In Estonia, the government awarded power and automation company ABB a tender offer to build a network of 200 electric vehicle (EV) fast-charging stations throughout the country. The order is Europe’s largest EV-charging infrastructure contract to date and creates the world’s first fast-charging infrastructure with full nationwide coverage.

ABB will start deliveries in the second quarter of 2012 and plans to have all the Terra direct current chargers running by the end of this year. As part of the five-year contract, ABB will also deliver network-operating support services for the chargers in the field and the backbone IT architecture. The company won the order together with its partners G4S and NOW! Innovations, which provide first-line customer support and payment solutions respectively.

Large orders within the aerospace sector were another headline-grabbing topic in January. Low-cost carrier Volaris became the first airline in Mexico to order Airbus’s A320neo when it signed a purchase agreement for 44 Airbus A320 aircraft, 30 of these being A320neos. This was the largest single aircraft order ever by an airline in Mexico.

Norwegian, a low-cost airline based in Oslo, signed a firm order with Boeing for 100 fuel-efficient 737 MAX aircraft and 22 next-generation 737-800s. The total order was valued at $11.4bn (£7.3bn) at list prices and represented the largest-ever Boeing order from a European airline, as well as the first European firm order for the 737 MAX.

Just across the Norwegian border, Sweden was involved in a large defence contract. Defence and security company Saab signed a major support agreement with Sikorsky Aerospace Services regarding technical maintenance and support for Sweden’s Black Hawk helicopters. This framework agreement establishes the manner in which Saab and Sikorsky Aerospace Services will support the Swedish Armed Forces; and its first instalment is the provision of maintenance for UH-60M Black Hawk helicopters, designated HKP-16 in Sweden.

Saab will establish a maintenance organisation supported by Sikorsky Aerospace Maintenance personnel for HKP 16, comprising helicopter technicians and other technical support staff based at Malmslätt in Linköping, Sweden. The first helicopters were handed over to the helicopter wing in Malmslätt and at the beginning of next year all 15 HKP 16s will be in operational service.

Another major defence contract went to US company Lockheed Martin, which received a contract totalling $1.96bn (£1.27bn) to produce the Terminal High Altitude Area Defense (THAAD) Weapon System for the Missile Defense Agency and the United Arab Emirates.

The contract is the first Foreign Military Sale (FMS) of the THAAD Weapon System and includes the production of two THAAD Weapon Systems, as well as additional maintenance and support equipment.

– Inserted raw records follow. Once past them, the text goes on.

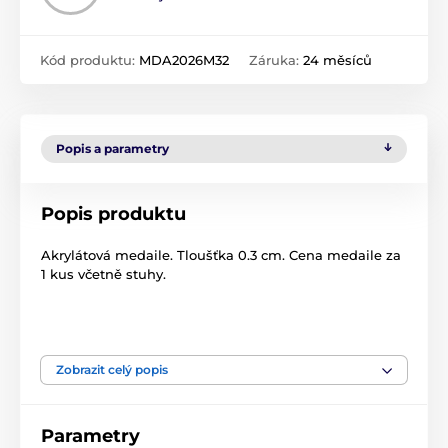
Kód produktu:
MDA2026M32
Záruka:
24 měsíců
Popis a parametry
Popis produktu
Akrylátová medaile. Tloušťka 0.3 cm. Cena medaile za
1 kus včetně stuhy.
Produkt je zařazen v kategoriích
Zobrazit celý popis
edice 2026
Medaile
Akrylátové medaile
MDA2026
Parametry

THAAD interceptors are produced at Lockheed Martin’s Pike County facility in Troy, Alabama. The launchers and fire control units are produced at the company’s facility in Camden, Arkansas.

The UK division of large US defence company Raytheon was selected by General Dynamics’ UK division to supply the chassis power-switch node for the Scout variant of the Specialist Vehicle (SV) programme demonstration phase. Raytheon’s high-density power-switch node is a key component in the platform’s power management and distribution system.

The Scout reconnaissance vehicle is planned to be a key variant in the British Army’s Scout SV fleet. It will serve alongside other SV variants, including Recce Armoured Personnel, protected mobility, and repair and recovery vehicles.

We end with a defence story that, rather unusually, brings together the small Welsh island of Anglesey and the very large island of Australia. It tells how Faun Trackway, defence division of Faun-Zoeller based in Llangefni, Anglesey, secured an £800,000 order from the Australian Armed Forces.

Trackway’s UAV landing mat, which it unveiled for the first time at September’s DSEi defence exhibition in London, acts as a temporary runway for unmanned aerial vehicles. The agreement is the first-ever sale for the mat and a further Trackway agreement with the Australians who, along with more than 40 other nations worldwide, use Trackway’s range of temporary aluminium roadways and runways. The lightweight UAV landing mat is designed to provide a temporary smooth landing, regardless of terrain, for any size or weight of UAV and can be deployed rapidly by hand.